"We are anonymous, we are legion, we do not forget. Expect us."
Photo by Anonymous9000
Sometimes described as a collection of hacker activists, sometimes as a joke, Anonymous has been making international headlines for the past several years. Most recently, Anonymous came to the world’s notice for their actions during the WikiLeaks affair and during the “Arab Spring”. But who are they?
Anonymous grew out of the age of old-school message boards, particularly the image board, “4chan.” As message boards became popular, many people began posting as “Anonymous” rather than using their own names or specific handles. Some posters began to refer to “Anonymous” as if it were a single entity. Soon the meme spread and the group Anonymous was born. Today the group is most often described as a loose collective of internet hackers, though one does not need to be a hacker to join.
Some people, especially those who were active during the early days of internet message boards, view the group as a joke. They insist that there is nothing serious about it. However, governments and businesses who have experienced the group’s methods consider Anonymous to be a legitimate threat to information security.
According to members of the group, they exist to protect free speech, especially on the Internet. They suggest that the group’s attacks are nothing more than the internet equivalent of a protest. They draw attention to the unacceptable actions of people, governments or organizations. The group uses two main methods of attack: Dedicated Denial of Service (DDoS) and hacking. With DDoS, members flood a website to overload its servers. Hack attacks involve malicious unauthorized entry into websites to either bring them offline or deface them. Attacks are often preceded by Twitter warnings and followed with Twitter taunts.

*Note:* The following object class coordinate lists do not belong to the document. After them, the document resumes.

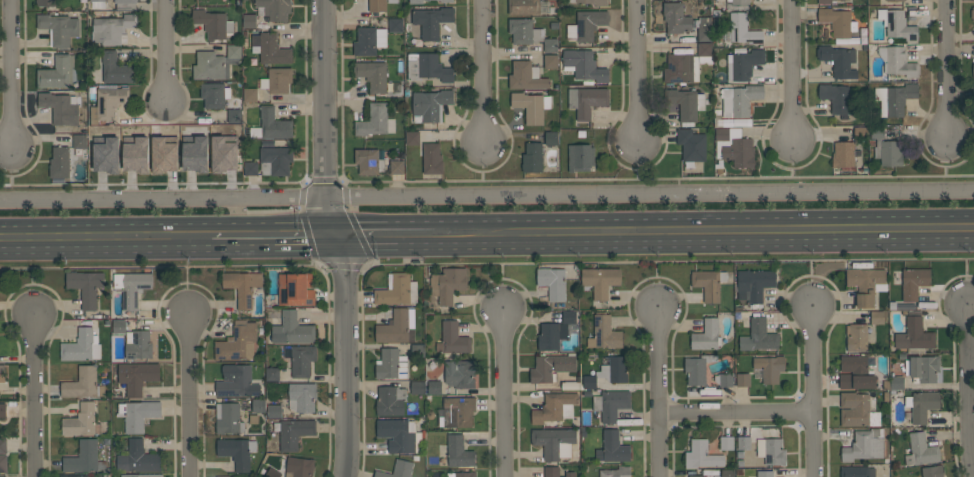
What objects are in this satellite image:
building: (838, 0)
building: (895, 0)
building: (973, 0)
building: (415, 1)
building: (446, 1)
building: (826, 1)
building: (46, 2)
building: (591, 2)
building: (739, 2)
building: (97, 3)
building: (125, 4)
building: (379, 5)
building: (523, 7)
building: (275, 9)
building: (972, 13)
building: (676, 18)
building: (249, 20)
building: (432, 20)
building: (837, 21)
building: (213, 23)
building: (897, 24)
building: (395, 25)
building: (586, 25)
building: (58, 29)
building: (111, 29)
building: (743, 29)
building: (524, 31)
building: (704, 34)
building: (369, 41)
building: (550, 45)
building: (271, 48)
road: (166, 51)
building: (233, 51)
building: (704, 52)
building: (550, 61)
building: (839, 61)
building: (897, 62)
building: (743, 64)
building: (212, 65)
building: (583, 65)
building: (427, 67)
building: (115, 68)
building: (681, 68)
building: (973, 70)
road: (638, 71)
road: (948, 71)
road: (790, 72)
building: (57, 73)
road: (483, 73)
building: (372, 75)
road: (11, 76)
building: (526, 76)
building: (277, 80)
building: (973, 89)
building: (214, 94)
building: (250, 94)
building: (835, 97)
building: (894, 98)
building: (586, 100)
building: (740, 100)
building: (107, 103)
building: (687, 104)
building: (430, 105)
building: (531, 106)
building: (60, 107)
building: (234, 115)
building: (375, 121)
building: (271, 125)
building: (877, 132)
building: (551, 137)
building: (412, 138)
building: (79, 141)
building: (691, 145)
building: (734, 147)
building: (888, 152)
building: (195, 153)
building: (223, 153)
building: (106, 154)
building: (136, 154)
building: (164, 154)
building: (843, 154)
building: (533, 157)
building: (580, 157)
building: (277, 159)
building: (432, 159)
building: (368, 161)
building: (59, 162)
building: (396, 167)
building: (251, 168)
road: (486, 195)
road: (715, 233)
road: (397, 236)
road: (274, 237)
road: (337, 238)
road: (105, 239)
road: (810, 267)
road: (969, 269)
road: (660, 272)
road: (503, 273)
road: (186, 275)
road: (30, 277)
building: (600, 280)
building: (914, 282)
building: (552, 283)
building: (708, 283)
building: (447, 284)
building: (753, 284)
building: (865, 284)
building: (86, 286)
building: (242, 286)
building: (131, 287)
building: (296, 289)
building: (397, 290)
building: (568, 316)
building: (119, 326)
building: (397, 327)
building: (292, 329)
building: (604, 333)
building: (551, 335)
building: (705, 335)
building: (914, 335)
building: (758, 336)
building: (856, 337)
building: (452, 338)
building: (238, 342)
building: (138, 344)
building: (81, 346)
building: (300, 360)
building: (391, 364)
building: (551, 367)
building: (769, 368)
building: (922, 368)
building: (614, 369)
building: (694, 370)
building: (2, 373)
building: (460, 373)
building: (855, 373)
building: (272, 374)
building: (137, 376)
building: (725, 380)
building: (743, 380)
building: (236, 381)
building: (589, 381)
building: (896, 382)
building: (83, 384)
building: (417, 387)
building: (434, 387)
road: (969, 388)
road: (812, 389)
road: (660, 393)
road: (506, 394)
road: (32, 395)
road: (189, 395)
building: (302, 397)
building: (390, 401)
building: (611, 404)
building: (258, 405)
building: (921, 405)
building: (552, 407)
building: (3, 410)
building: (857, 410)
building: (274, 411)
building: (458, 411)
building: (138, 414)
road: (737, 414)
building: (227, 418)
building: (81, 420)
building: (293, 432)
building: (398, 435)
building: (554, 442)
building: (743, 442)
building: (726, 443)
building: (3, 445)
building: (864, 445)
building: (612, 447)
building: (771, 450)
building: (921, 450)
building: (236, 451)
building: (458, 452)
building: (701, 455)
building: (84, 457)
building: (138, 458)
building: (2, 463)
building: (300, 466)
building: (398, 469)
building: (551, 471)
building: (857, 471)
building: (932, 471)
building: (615, 472)
building: (272, 473)
building: (727, 473)
building: (461, 474)
building: (570, 474)
building: (765, 474)
building: (143, 475)
building: (697, 475)
building: (3, 476)
building: (74, 476)
building: (223, 476)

During the WikiLeaks affair, Anonymous directed DDoS attacks against PayPal, Visa, Amazon and MasterCard in retaliation for these companies’ decision to stop processing donations to WikiLeaks. The group used similar attacks to bring down government websites in Egypt and Tunisia after these governments effectively turned off Internet service in an attempt to quell the rising tide of protests in each country. Targets have included white supremacists, the Church of Scientology, the U.S. Senate, the No Cussing Club and many more
Whether you regard Anonymous as serious activism, cyber-terrorism or a bad joke, you have to agree that the group is making waves. This is evidenced by the recent arrests of 16 suspected group members in the U.S. and several in the UK and Europe. Because of the group’s loose structure, whether or not these arrests serve to dismantle or damage the group remains to be seen. However, they are certainly out there planning their next attack.